• **TASK REQUIREMENTS**
Print the whole listing below exactly, skipping every picture.

• **DATASET RECORDS**
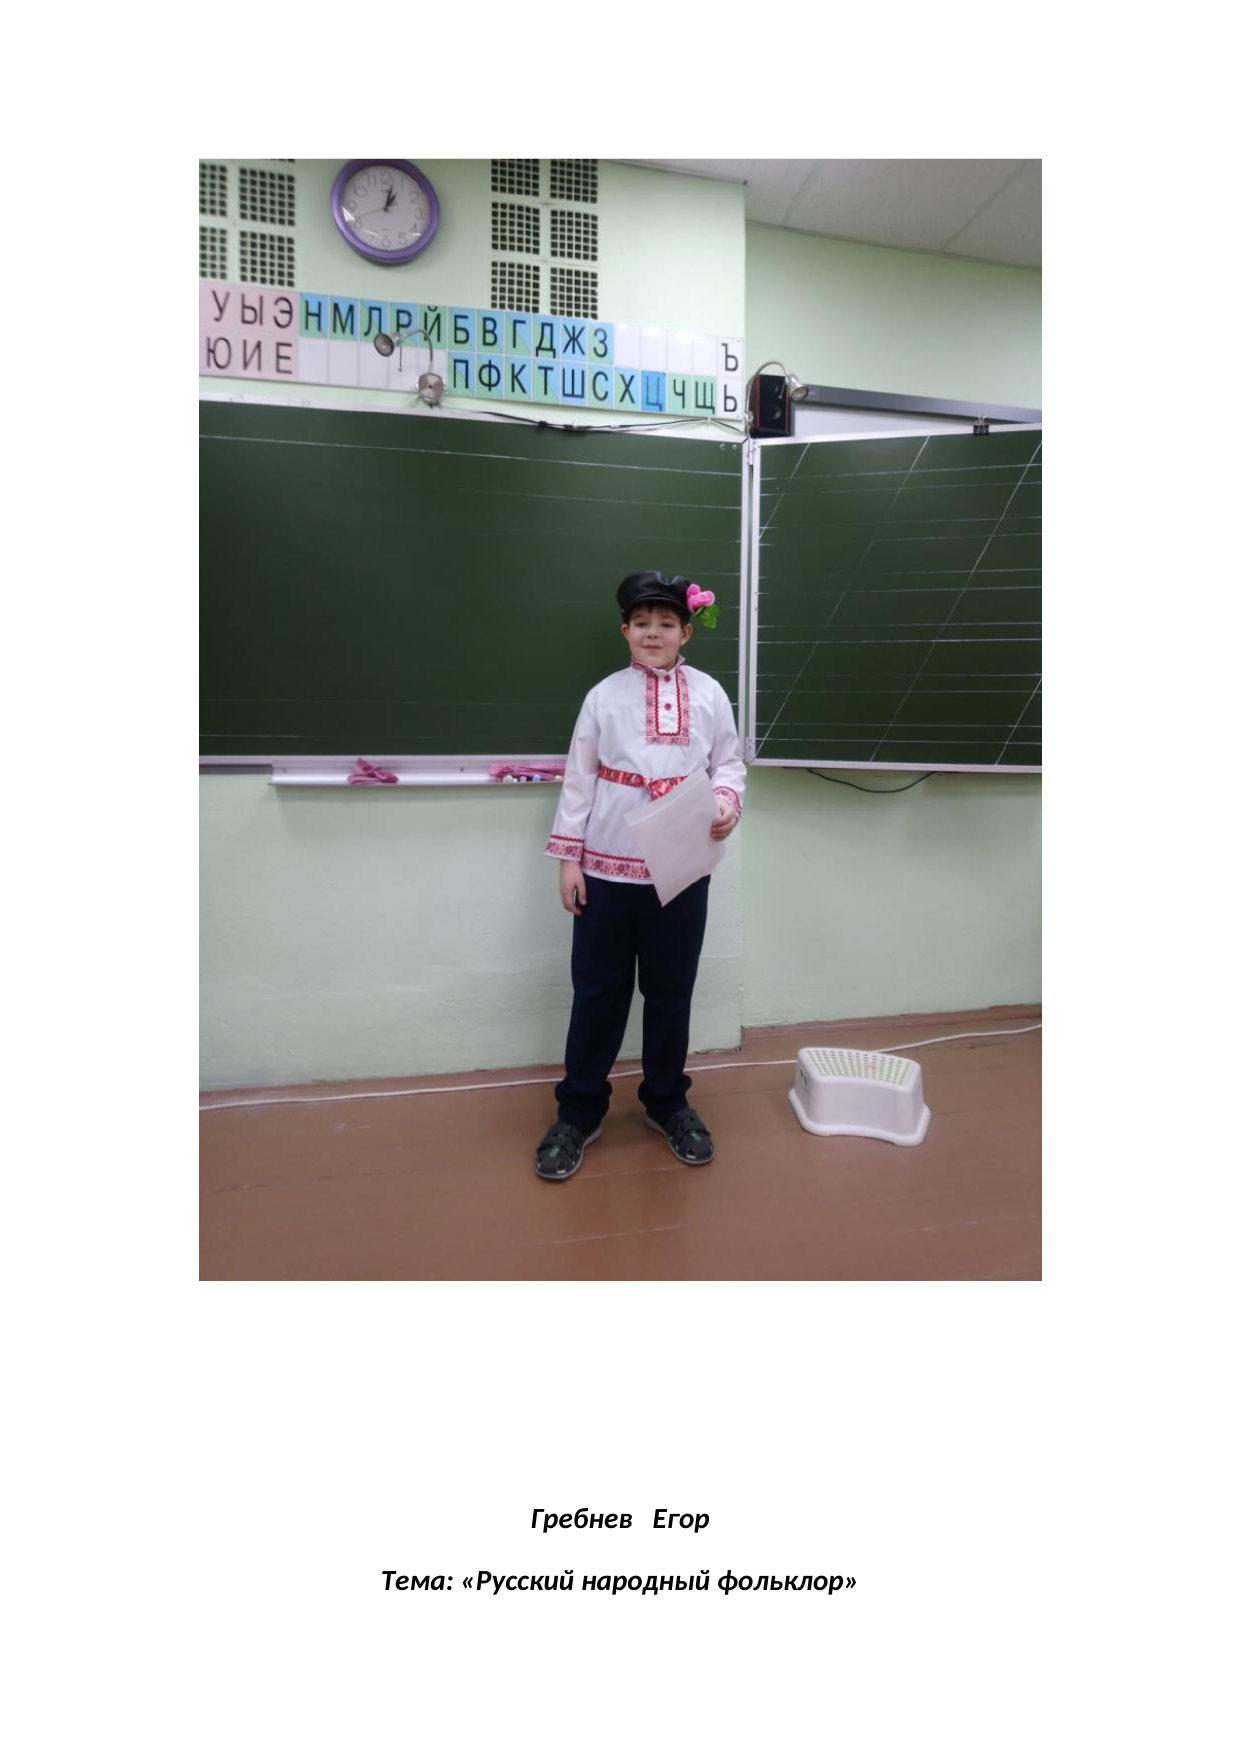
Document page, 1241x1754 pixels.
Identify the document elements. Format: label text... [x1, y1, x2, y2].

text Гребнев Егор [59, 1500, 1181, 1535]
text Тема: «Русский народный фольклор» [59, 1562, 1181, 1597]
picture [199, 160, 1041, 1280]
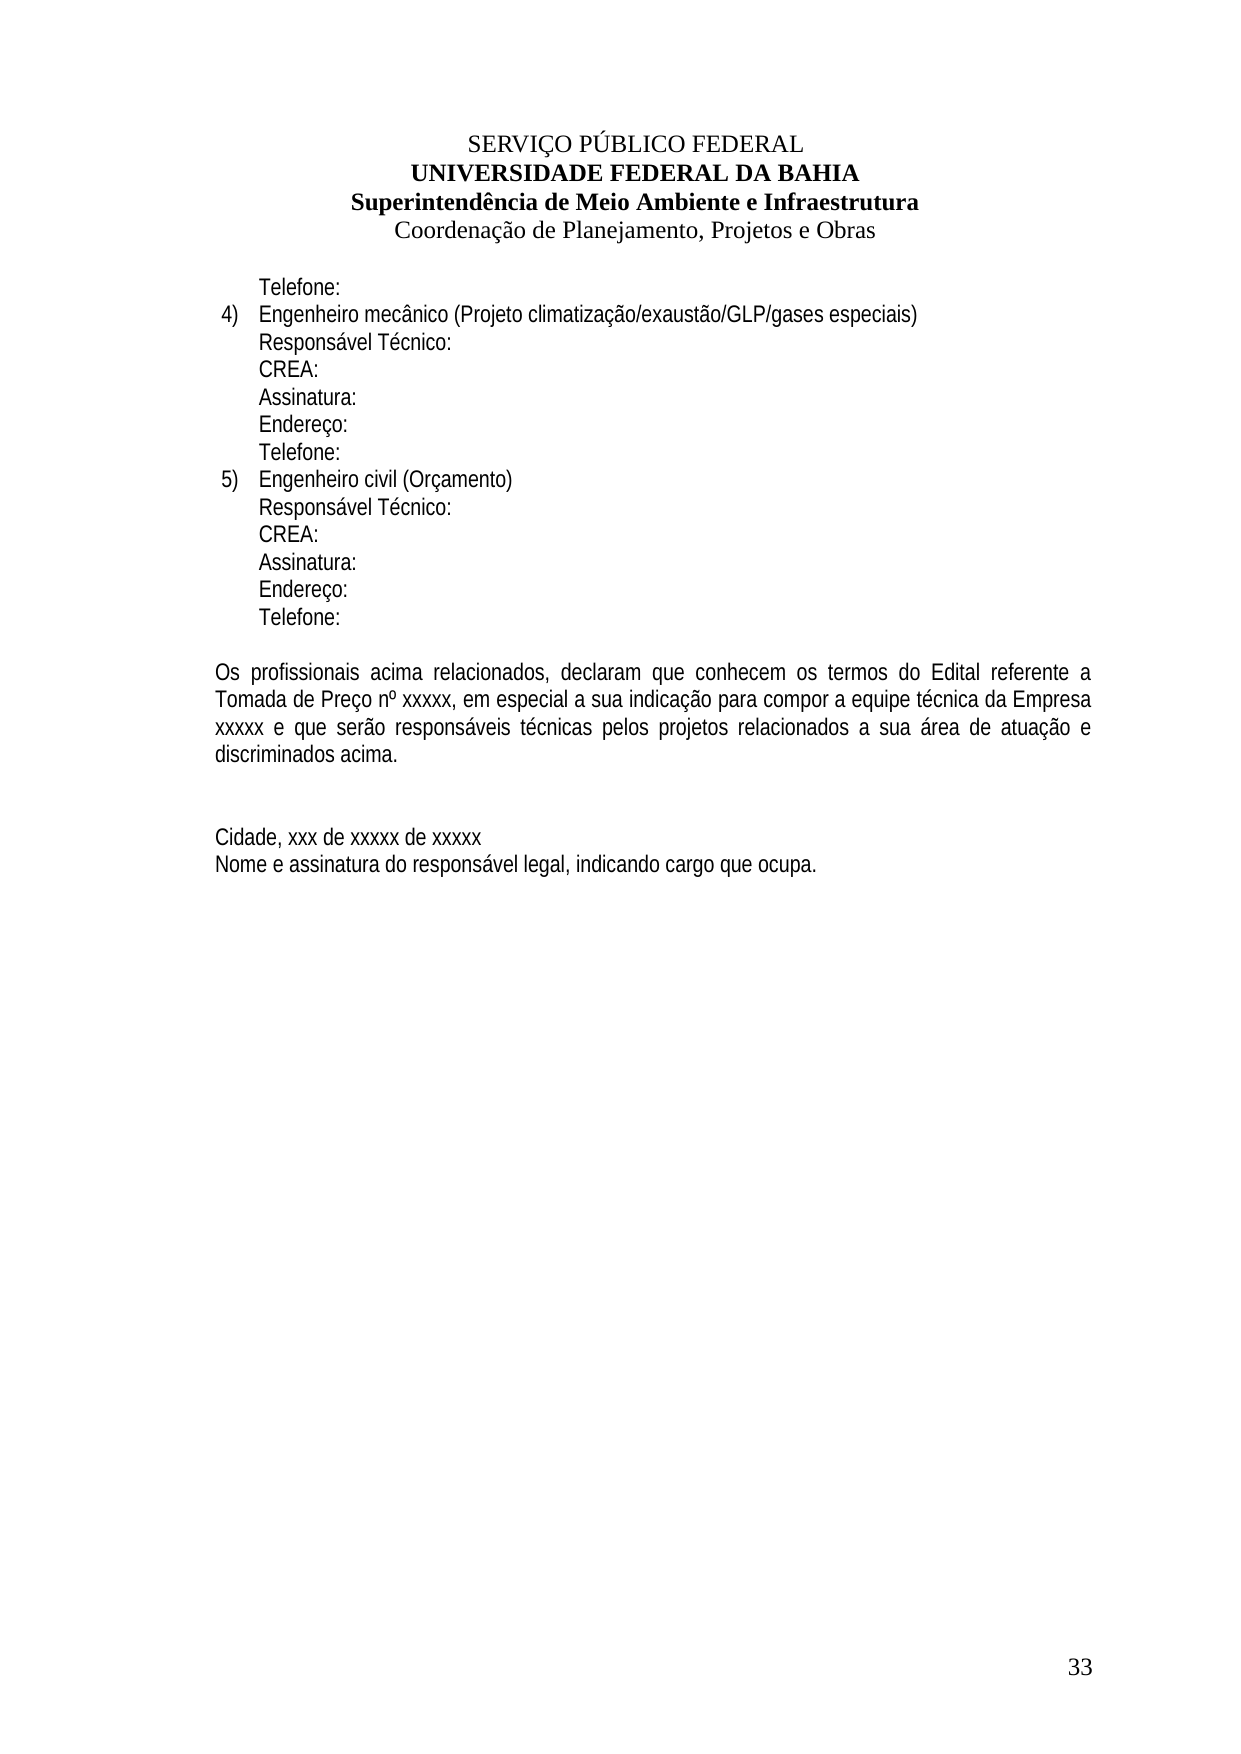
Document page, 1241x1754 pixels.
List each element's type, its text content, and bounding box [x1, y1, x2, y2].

• **OUTPUT OF THE TASK**
Document page, 1241x1754 pixels.
Identify the document elements. Format: label text... [x1, y1, x2, y2].

text Гребнев Егор [59, 1500, 1181, 1535]
text Тема: «Русский народный фольклор» [59, 1562, 1181, 1597]
picture [199, 160, 1041, 1280]
Document page, 1241x1754 pixels.
List each element's type, its text content, and bounding box [x1, y1, x2, y2].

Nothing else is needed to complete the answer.